Bis 1918 sei die Steiermark noch "ein teilslawisches Land und Graz eine teilslawische Hauptstadt" gewesen. Dann aber, "nach der Abtrennung der slowenischen Untersteiermark, zog man einen Schlussstrich unter alles Slawische, konnotierte es negativ mit ‚fremd‘ und ‚feindlich‘ und verdrängte jeden Bezug zur Steiermark", notierte Trummer.

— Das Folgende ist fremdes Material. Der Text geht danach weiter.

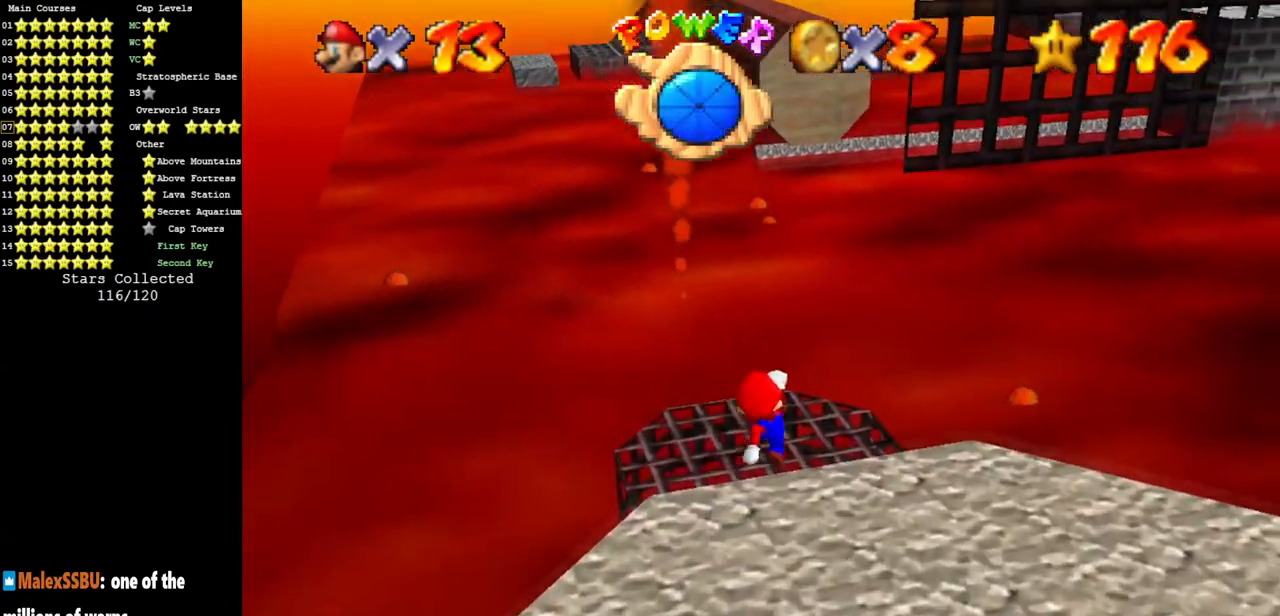
{"buttons": ["A", "Z"], "left_stick": "up", "events": [[451, "Z", "down"], [501, "A", "down"]]}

Diese Verdrängung geschah in der Öffentlichkeit, in der Politik, in der Schule, und sie erfolgte auch in der fachwissenschaftlichen Disziplin. Die Nazis taten das Ihre dazu, das "Deutsche" in der Steiermark hochzuhalten.

Politischer Streit

In den 2000er-Jahren flackerte kurz ein politischer Streit darüber auf, ob es denn überhaupt so etwa gebe wie eine slowenische Minderheit in der Steiermark. In den Grenzregionen spricht man ja nach wie vor – meist verstohlen – Slowenisch. Vor allem in den Reihen der ÖVP verstand man sich auf eine starke Abgrenzung.

Noch 1995 sagte ein führender ÖVP-Landespolitiker über die steirischen Slowenen: "Das ist keine Minderheit, das ist gar nix."

Aber es bewegte sich langsam etwas – auch in der ÖVP. Der heutige Landeshauptmann Christopher Drexler erklärte, als er noch junger Klubobmann im Landesparlament war, auf die Frage, ob ihn zweisprachige Ortstafeln stören würden? "Ich persönlich sehe jede mehrsprachige Ortstafel als Bereicherung." Zweisprachige Ortstafeln gibt es in der Steiermark allerdings bis heute nicht.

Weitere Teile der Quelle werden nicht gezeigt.